London office property market robust with strongest nine months on record

Investment in the central London office property market has surged this year, rents remain stable and the extreme risk to Brexit related jobs is overstated, according to a new analysis.

Overall, up to the end of September investment into London offices reached £12.5 billion, the strongest first nine months on record, and up 44% on the same point in 2016, the report from global property consultants JLL shows.

By the end of the year central London office investment volumes are predicted to hit £18 billion which will make it one of the highest ever years and prime yields and capital values have remained stable with London yields the highest of all global gateway cities.

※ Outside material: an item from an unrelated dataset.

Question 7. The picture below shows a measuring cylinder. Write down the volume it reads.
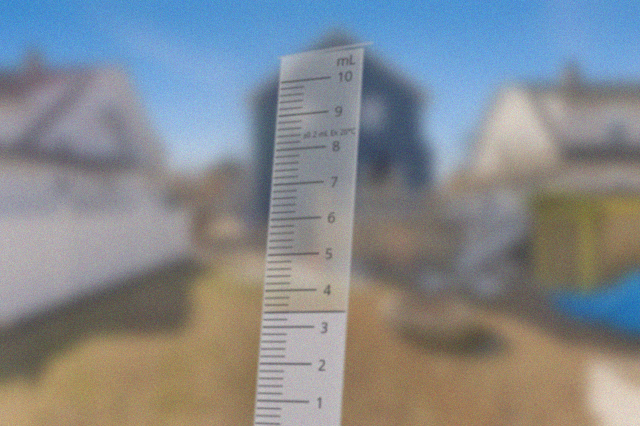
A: 3.4 mL
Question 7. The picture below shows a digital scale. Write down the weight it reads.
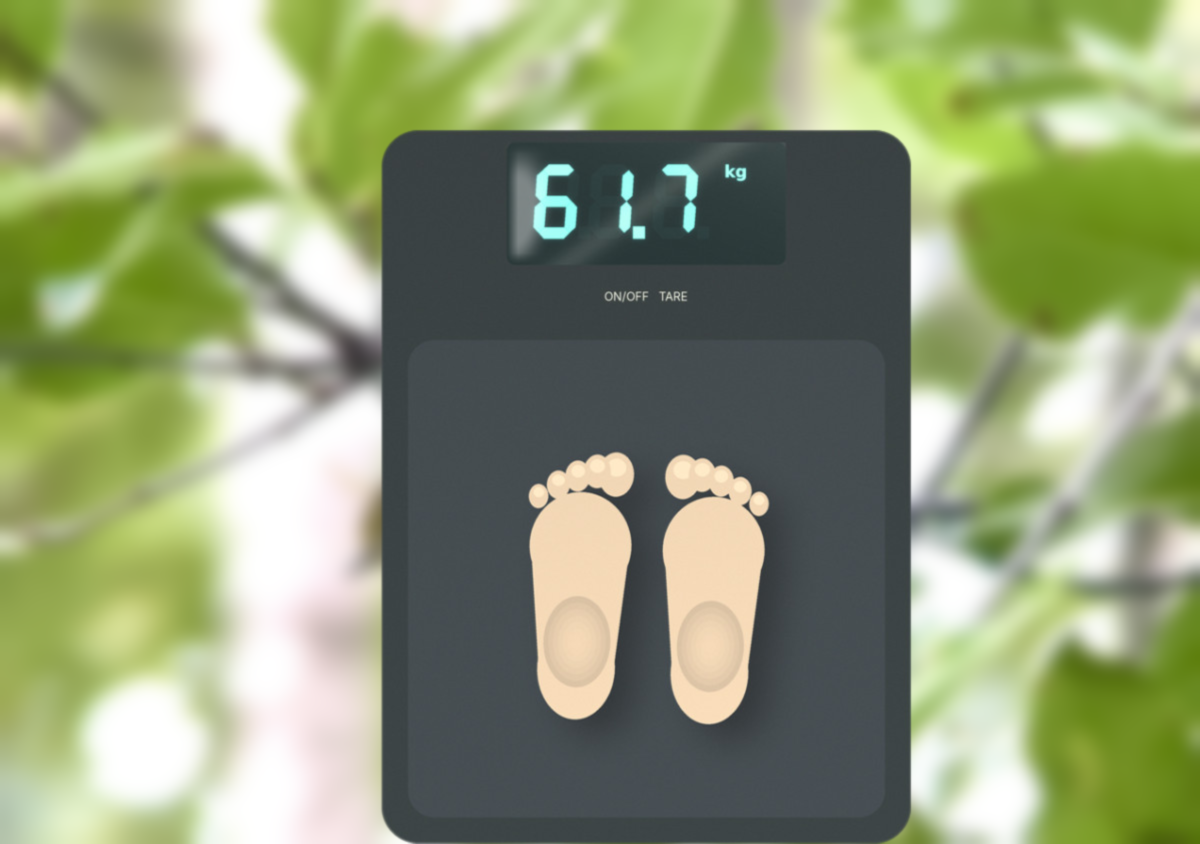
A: 61.7 kg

The report points out that while there is continuing uncertainty about the flow of financial services jobs out of London, the extreme downside risk to Brexit related jobs is overstated.

It explains that previously office rents rising at too fast a rate have set up the conditions for a market correction, this hasn’t been happening. Rents have been stable the last two years and once longer rent free periods has been factored in, rents in real terms have already undergone a mild correction.

It also points out that there isn’t the aggressive oversupply of office space witnessed before previous corrections. Vacancy remains low and the likely delivery of office space due onto the market from 2018 to 2020 is modest.

Indeed, there is only 12.1 million square feet in the development pipeline for 2018 to 2020, of which 44% is already pre-let, compared to 35 million square feet back in 1990 to 1992.

And it says that wider office take up remains positive with 11.3 million square feet being taken up in the last 12 months beating the 10 year average of 9.9 million square feet while vacancy remains at 5% below the 10 year average

‘Amidst all the Brexit noise, negative political sentiment and pessimistic forecasts, there is some uncertainty but central London office market fundamentals remain sound in terms of supply,’ said Neil Prime, head of central London markets at JLL.

‘We are seeing new sources of occupier demand from life sciences and sustained activity from the TMT sector which will offset financial sector weakness. London remains attractive to global capital and the flood of money from Hong Kong has not slowed. Nearly £1 of every £2 invested in London offices is from Hong Kong and this is unlikely to change in the short term. The weak pound will maintain the currency arbitrage play,’ he added.

‘In the current environment, the market looks stable and whilst unlikely to deliver widespread growth, an increase in office rents is forecast to return from 2019. Office occupiers will seek flexibility, employees will seek the best places and location and asset choice selection will be key to investor performance,’ he concluded.